Saved data entries:
————
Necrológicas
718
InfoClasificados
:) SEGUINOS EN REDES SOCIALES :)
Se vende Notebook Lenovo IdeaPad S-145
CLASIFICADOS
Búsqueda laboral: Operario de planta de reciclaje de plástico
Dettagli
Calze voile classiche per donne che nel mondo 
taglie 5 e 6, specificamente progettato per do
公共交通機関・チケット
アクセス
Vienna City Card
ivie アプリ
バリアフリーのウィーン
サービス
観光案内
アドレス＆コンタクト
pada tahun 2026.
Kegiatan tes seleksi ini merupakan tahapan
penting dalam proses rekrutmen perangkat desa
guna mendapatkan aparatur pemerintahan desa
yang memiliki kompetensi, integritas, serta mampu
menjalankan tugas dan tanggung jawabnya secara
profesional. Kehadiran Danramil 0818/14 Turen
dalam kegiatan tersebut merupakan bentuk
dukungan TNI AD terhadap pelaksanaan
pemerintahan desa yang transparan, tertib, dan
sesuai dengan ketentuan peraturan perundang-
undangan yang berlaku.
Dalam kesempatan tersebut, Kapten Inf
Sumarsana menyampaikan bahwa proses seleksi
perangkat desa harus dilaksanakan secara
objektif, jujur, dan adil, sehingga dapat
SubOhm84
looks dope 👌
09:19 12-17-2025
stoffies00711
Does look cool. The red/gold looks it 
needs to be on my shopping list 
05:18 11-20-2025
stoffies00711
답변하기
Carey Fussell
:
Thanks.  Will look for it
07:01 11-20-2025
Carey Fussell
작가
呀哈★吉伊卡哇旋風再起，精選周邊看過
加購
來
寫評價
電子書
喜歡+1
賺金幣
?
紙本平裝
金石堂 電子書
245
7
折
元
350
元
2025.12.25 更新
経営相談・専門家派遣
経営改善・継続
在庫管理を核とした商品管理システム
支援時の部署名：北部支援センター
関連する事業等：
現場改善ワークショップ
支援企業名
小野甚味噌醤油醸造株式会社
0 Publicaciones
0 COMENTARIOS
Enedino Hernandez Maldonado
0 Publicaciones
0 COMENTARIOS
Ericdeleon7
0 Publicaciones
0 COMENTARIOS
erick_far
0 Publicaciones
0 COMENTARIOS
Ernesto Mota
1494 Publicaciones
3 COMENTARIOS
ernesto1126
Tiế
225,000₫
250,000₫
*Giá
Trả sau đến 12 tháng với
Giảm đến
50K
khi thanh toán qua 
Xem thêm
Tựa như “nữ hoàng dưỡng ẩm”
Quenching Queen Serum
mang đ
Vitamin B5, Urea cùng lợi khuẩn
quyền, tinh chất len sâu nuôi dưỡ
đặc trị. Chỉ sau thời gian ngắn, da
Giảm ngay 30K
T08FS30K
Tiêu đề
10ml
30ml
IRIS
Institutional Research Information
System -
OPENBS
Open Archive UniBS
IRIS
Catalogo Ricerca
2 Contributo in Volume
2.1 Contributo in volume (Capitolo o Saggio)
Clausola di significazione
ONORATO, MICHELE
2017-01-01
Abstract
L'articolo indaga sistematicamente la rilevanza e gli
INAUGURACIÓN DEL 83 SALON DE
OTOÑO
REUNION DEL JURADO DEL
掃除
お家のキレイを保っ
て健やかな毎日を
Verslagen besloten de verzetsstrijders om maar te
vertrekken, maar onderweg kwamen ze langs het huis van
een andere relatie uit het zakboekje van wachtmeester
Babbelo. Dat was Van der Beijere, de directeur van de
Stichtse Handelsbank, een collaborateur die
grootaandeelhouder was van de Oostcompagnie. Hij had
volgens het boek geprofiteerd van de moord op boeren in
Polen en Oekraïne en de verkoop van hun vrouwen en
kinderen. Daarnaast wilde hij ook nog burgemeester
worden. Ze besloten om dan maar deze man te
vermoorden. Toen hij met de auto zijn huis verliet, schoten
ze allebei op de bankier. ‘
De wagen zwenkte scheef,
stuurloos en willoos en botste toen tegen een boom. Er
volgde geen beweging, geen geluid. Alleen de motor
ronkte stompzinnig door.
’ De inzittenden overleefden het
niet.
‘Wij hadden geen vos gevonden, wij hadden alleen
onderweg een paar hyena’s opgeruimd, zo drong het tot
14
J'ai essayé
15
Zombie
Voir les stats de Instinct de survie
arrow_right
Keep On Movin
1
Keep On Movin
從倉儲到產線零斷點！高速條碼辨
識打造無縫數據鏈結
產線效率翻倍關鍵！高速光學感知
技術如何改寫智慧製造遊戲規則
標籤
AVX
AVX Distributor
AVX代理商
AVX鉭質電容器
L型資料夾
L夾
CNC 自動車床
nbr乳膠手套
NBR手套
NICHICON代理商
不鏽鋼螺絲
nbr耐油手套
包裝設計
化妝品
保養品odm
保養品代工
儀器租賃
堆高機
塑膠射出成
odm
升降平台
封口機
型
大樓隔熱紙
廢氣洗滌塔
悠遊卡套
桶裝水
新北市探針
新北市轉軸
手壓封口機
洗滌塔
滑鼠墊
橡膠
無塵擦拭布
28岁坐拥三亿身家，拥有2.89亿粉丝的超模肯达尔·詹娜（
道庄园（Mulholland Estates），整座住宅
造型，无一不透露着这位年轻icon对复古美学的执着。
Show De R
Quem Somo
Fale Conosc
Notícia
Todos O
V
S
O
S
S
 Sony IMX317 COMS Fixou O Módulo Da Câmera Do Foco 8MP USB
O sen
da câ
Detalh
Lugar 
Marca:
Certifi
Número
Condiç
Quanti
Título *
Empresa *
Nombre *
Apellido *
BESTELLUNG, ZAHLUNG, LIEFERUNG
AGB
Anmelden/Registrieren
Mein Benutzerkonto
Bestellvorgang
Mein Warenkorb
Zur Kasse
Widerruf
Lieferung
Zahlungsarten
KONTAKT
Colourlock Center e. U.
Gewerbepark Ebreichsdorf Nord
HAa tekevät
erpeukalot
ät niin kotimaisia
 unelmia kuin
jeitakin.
————
AIM OF THE EXERCISE: Locate every line in the saved data entries that contains the word "Mein" and copy each one.

FINISHED TASK:
Mein Benutzerkonto
Mein Warenkorb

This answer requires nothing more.